Work instruction: Your response must consist of the listing below, repeated exactly.

Records for processing:

╭──

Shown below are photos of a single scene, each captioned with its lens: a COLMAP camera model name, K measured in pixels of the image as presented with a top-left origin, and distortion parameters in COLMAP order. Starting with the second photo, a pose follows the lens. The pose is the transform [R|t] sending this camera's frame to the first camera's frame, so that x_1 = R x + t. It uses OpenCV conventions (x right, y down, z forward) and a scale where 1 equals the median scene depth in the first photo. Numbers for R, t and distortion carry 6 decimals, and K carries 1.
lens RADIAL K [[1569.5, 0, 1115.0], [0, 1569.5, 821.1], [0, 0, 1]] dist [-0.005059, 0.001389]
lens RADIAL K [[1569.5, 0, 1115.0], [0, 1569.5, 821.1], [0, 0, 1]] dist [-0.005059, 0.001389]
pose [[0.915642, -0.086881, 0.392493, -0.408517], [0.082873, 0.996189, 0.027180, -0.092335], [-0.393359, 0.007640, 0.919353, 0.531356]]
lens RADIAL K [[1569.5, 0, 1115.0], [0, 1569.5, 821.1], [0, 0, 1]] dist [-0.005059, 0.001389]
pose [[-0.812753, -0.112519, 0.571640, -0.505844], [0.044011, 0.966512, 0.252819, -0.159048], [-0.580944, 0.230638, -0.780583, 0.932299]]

╰──

Answer for this exercise:
Shown below are photos of a single scene, each captioned with its lens: a COLMAP camera model name, K measured in pixels of the image as presented with a top-left origin, and distortion parameters in COLMAP order. Starting with the second photo, a pose follows the lens. The pose is the transform [R|t] sending this camera's frame to the first camera's frame, so that x_1 = R x + t. It uses OpenCV conventions (x right, y down, z forward) and a scale where 1 equals the median scene depth in the first photo. Numbers for R, t and distortion carry 6 decimals, and K carries 1.
lens RADIAL K [[1569.5, 0, 1115.0], [0, 1569.5, 821.1], [0, 0, 1]] dist [-0.005059, 0.001389]
lens RADIAL K [[1569.5, 0, 1115.0], [0, 1569.5, 821.1], [0, 0, 1]] dist [-0.005059, 0.001389]
pose [[0.915642, -0.086881, 0.392493, -0.408517], [0.082873, 0.996189, 0.027180, -0.092335], [-0.393359, 0.007640, 0.919353, 0.531356]]
lens RADIAL K [[1569.5, 0, 1115.0], [0, 1569.5, 821.1], [0, 0, 1]] dist [-0.005059, 0.001389]
pose [[-0.812753, -0.112519, 0.571640, -0.505844], [0.044011, 0.966512, 0.252819, -0.159048], [-0.580944, 0.230638, -0.780583, 0.932299]]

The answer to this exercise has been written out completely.